Das Lehrbuch stellt geschickt die verschiedenen Facetten der Schmerztherapie dar: Im entsprechenden Kapitel kann sich der Leser dem Phänomen „Schmerz“ anhand einer topographischen Systematik nähern, oder er entscheidet sich für die Illustration innerhalb einer Fachdisziplin, zum Beispiel Rheumatologie oder Sportmedizin. Wer möchte, kann auch die Eliminationsgeschwindigkeit von 6-Methoxy-2-Naphtyl-Essigsäure nachschlagen.
Innovativ ist die Idee, einzelne Schmerzerkrankungen in einer Diskussionsform zu vermitteln, bei der die einzelnen Fachrichtungen sozusagen miteinander ins Gespräch kommen. Beim „Rückenschmerz“ stellt zum Beispiel jeweils ein Orthopäde, Neurologe, Psychosomatiker und Anästhesist das Prozedere aus seiner Sicht dar. Das Resultat ist eine lebendige Präsentation aller therapeutischen Möglichkeiten bei diesem häufig chronifizierenden Krankheitsbild. Dem Schmerz bei HIV-Infektion oder der Beschreibung des Vorgehens bei berufsbedingten Schmerzzuständen wurden eigene Kapitel gewidmet.

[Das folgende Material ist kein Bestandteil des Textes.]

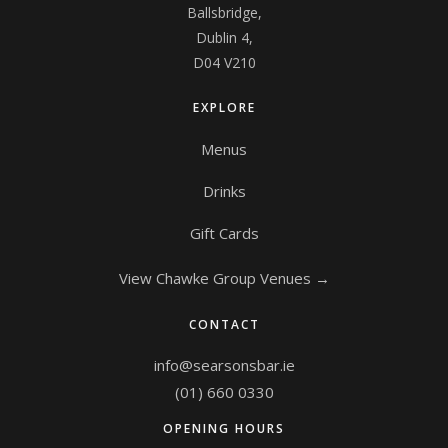
Ballsbridge,
Dublin 4,
D04 V210
EXPLORE
Menus
Drinks
Gift Cards
View Chawke Group Venues →
CONTACT
info@searsonsbar.ie
(01) 660 0330
OPENING HOURS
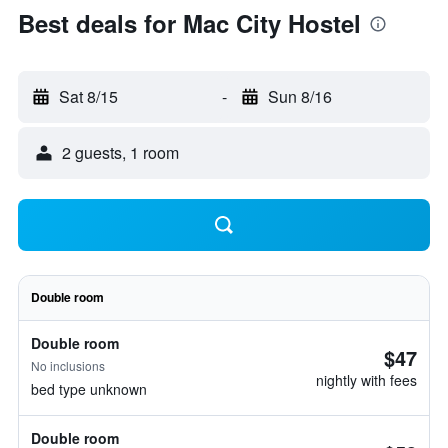
Best deals for Mac City Hostel
Sat 8/15
-
Sun 8/16
2 guests, 1 room
Double room
Double room
$47
No inclusions
nightly with fees
bed type unknown
Double room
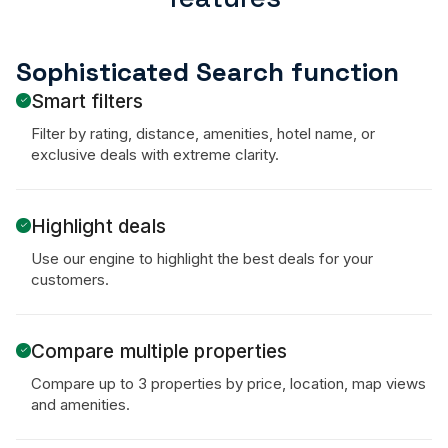
Sophisticated Search function
Smart filters
Filter by rating, distance, amenities, hotel name, or
exclusive deals with extreme clarity.
Highlight deals
Use our engine to highlight the best deals for your
customers.
Compare multiple properties
Compare up to 3 properties by price, location, map views
and amenities.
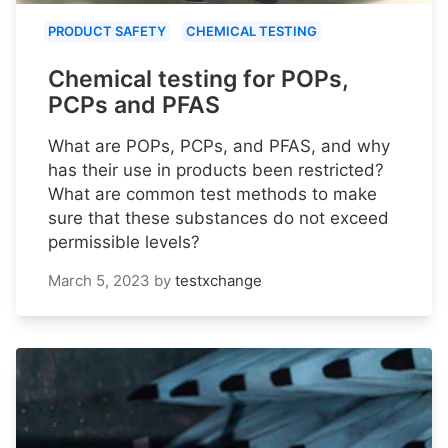
PRODUCT SAFETY
CHEMICAL TESTING
Chemical testing for POPs,
PCPs and PFAS
What are POPs, PCPs, and PFAS, and why
has their use in products been restricted?
What are common test methods to make
sure that these substances do not exceed
permissible levels?
March 5, 2023
by
testxchange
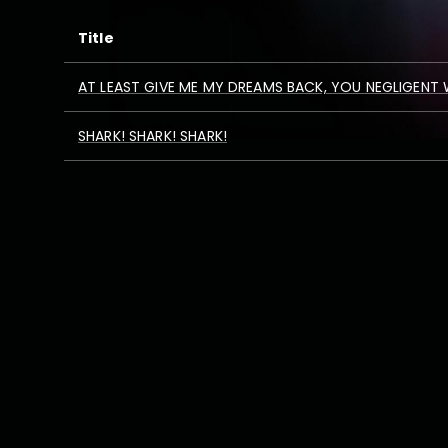
Title
AT LEAST GIVE ME MY DREAMS BACK, YOU NEGLIGENT
SHARK! SHARK! SHARK!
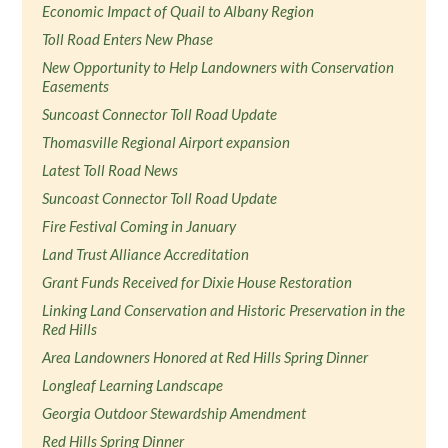
Economic Impact of Quail to Albany Region
Toll Road Enters New Phase
New Opportunity to Help Landowners with Conservation
Easements
Suncoast Connector Toll Road Update
Thomasville Regional Airport expansion
Latest Toll Road News
Suncoast Connector Toll Road Update
Fire Festival Coming in January
Land Trust Alliance Accreditation
Grant Funds Received for Dixie House Restoration
Linking Land Conservation and Historic Preservation in the
Red Hills
Area Landowners Honored at Red Hills Spring Dinner
Longleaf Learning Landscape
Georgia Outdoor Stewardship Amendment
Red Hills Spring Dinner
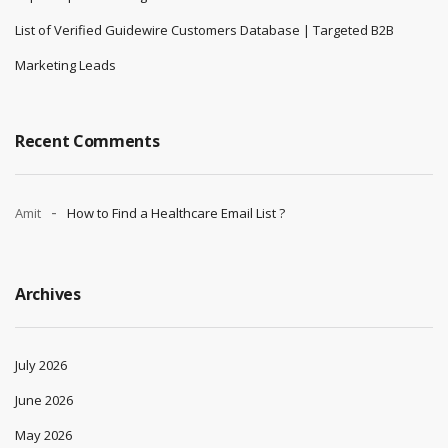
List of Verified Guidewire Customers Database | Targeted B2B
Marketing Leads
Recent Comments
Amit
How to Find a Healthcare Email List ?
Archives
July 2026
June 2026
May 2026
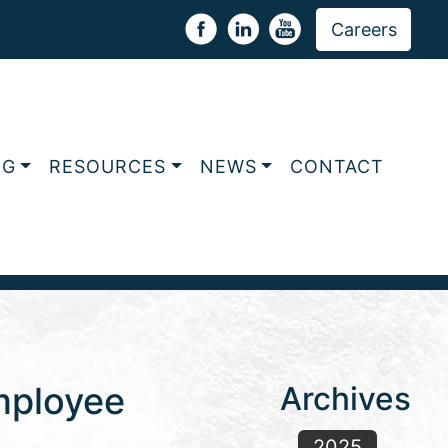
Careers
NG
RESOURCES
NEWS
CONTACT
Employee
Archives
2025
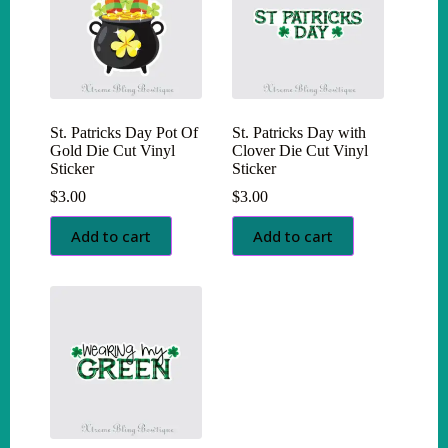
St. Patricks Day Pot Of
St. Patricks Day with
Gold Die Cut Vinyl
Clover Die Cut Vinyl
Sticker
Sticker
$
3.00
$
3.00
Add to cart
Add to cart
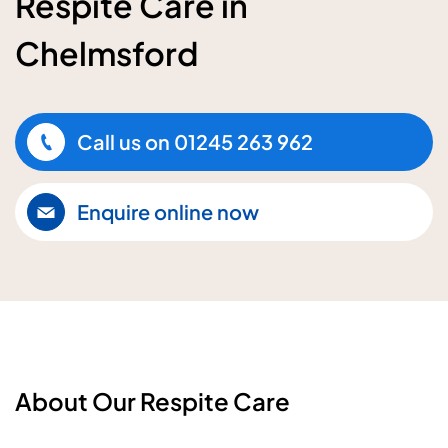
Respite Care in
Chelmsford
Call us on
01245 263 962
Enquire online now
About Our Respite Care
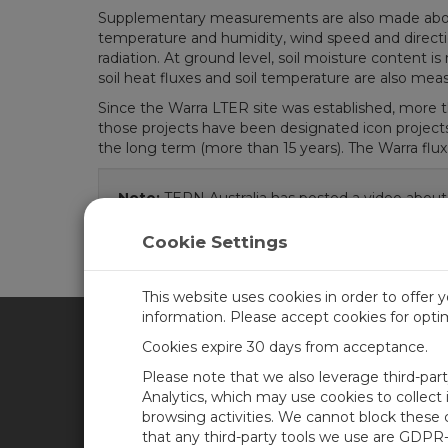
Supplementary measurements are also made above 
temperature and humidity, wind speed and direction
radiation. At ground level, soil moisture content
soil heat fluxes and soil temperature are also mea
Since the Warra LTER site was established, more t
those projects have been designated icon project
the long term (more than 15 years). The Warra flux 
Note:
TERN Australia has posted a video about
Cookie Settings
This website uses cookies in order to offer 
information. Please accept cookies for opt
Cookies expire 30 days from acceptance.
CAMPBELL SCIENTIFIC UN
Please note that we also leverage third-par
Analytics, which may use cookies to collect
browsing activities. We cannot block these
Home
Newsroom
that any third-party tools we use are GDPR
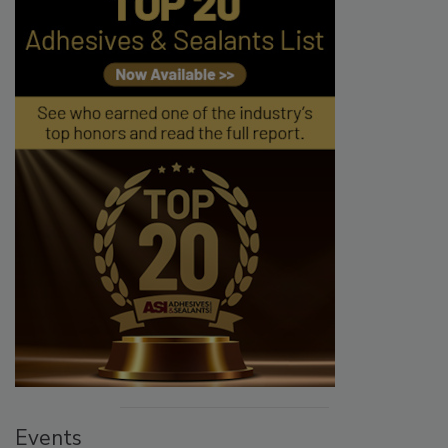
Events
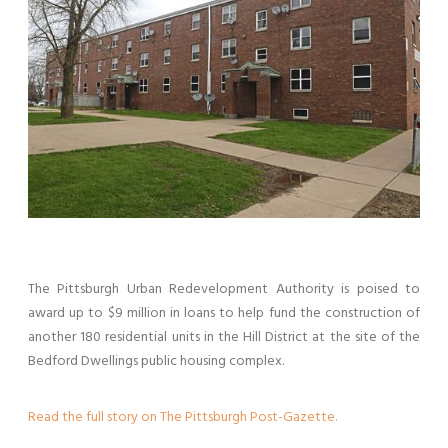
The Pittsburgh Urban Redevelopment Authority is poised to
award up to $9 million in loans to help fund the construction of
another 180 residential units in the Hill District at the site of the
Bedford Dwellings public housing complex.
Read the full story on The Pittsburgh Post-Gazette.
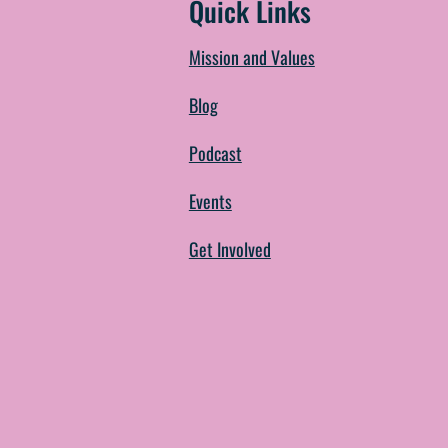
Quick Links
Mission and Values
Blog
Podcast
Events
Get Involved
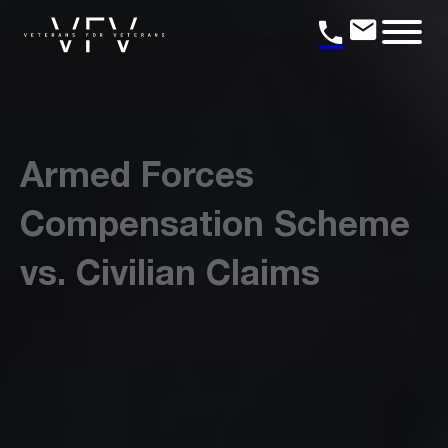
Armed Forces
Compensation Scheme
vs. Civilian Claims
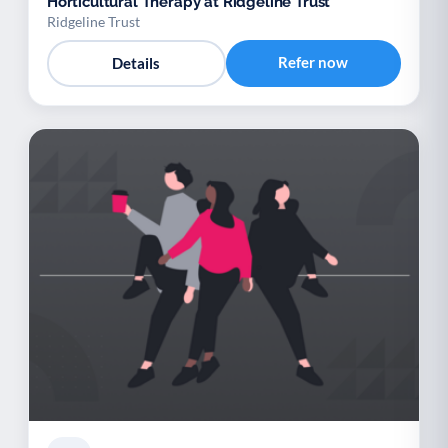
Horticultural Therapy at Ridgeline Trust
Ridgeline Trust
Refer now
Details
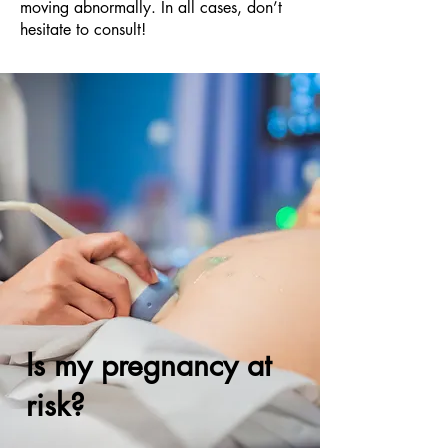
moving abnormally. In all cases, don’t
hesitate to consult!
Is my pregnancy at
risk?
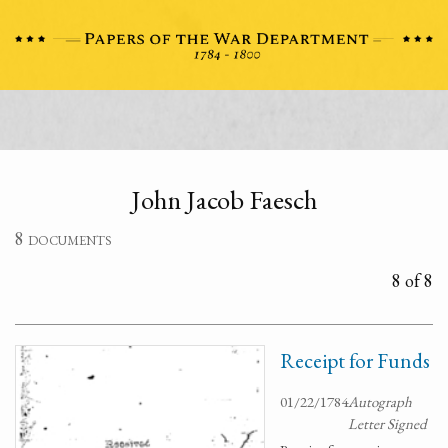
John Jacob Faesch
8 documents
8 of 8
Receipt for Funds
01/22/1784
Autograph
Letter Signed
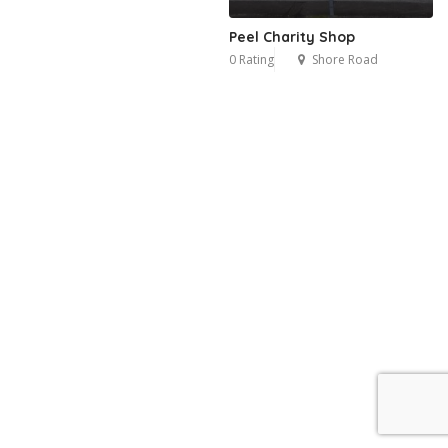
Peel Charity Shop
0 Rating
Shore Road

Schwierige Inhalte lesbar zu machen – das ist diesem Lehrbuch gelungen. Dabei erfüllt es immer die Kriterien Aktualität, Berücksichtigung der Grundlagen und Praxisbezug. Die schematischen Abbildungen sind didaktisch gut aufbereitet, viele Fotografien tragen zur Anschaulichkeit bei. Der Interessierte findet in den Literaturhinweisen alle weiterführenden Arbeiten zum Thema Schmerz.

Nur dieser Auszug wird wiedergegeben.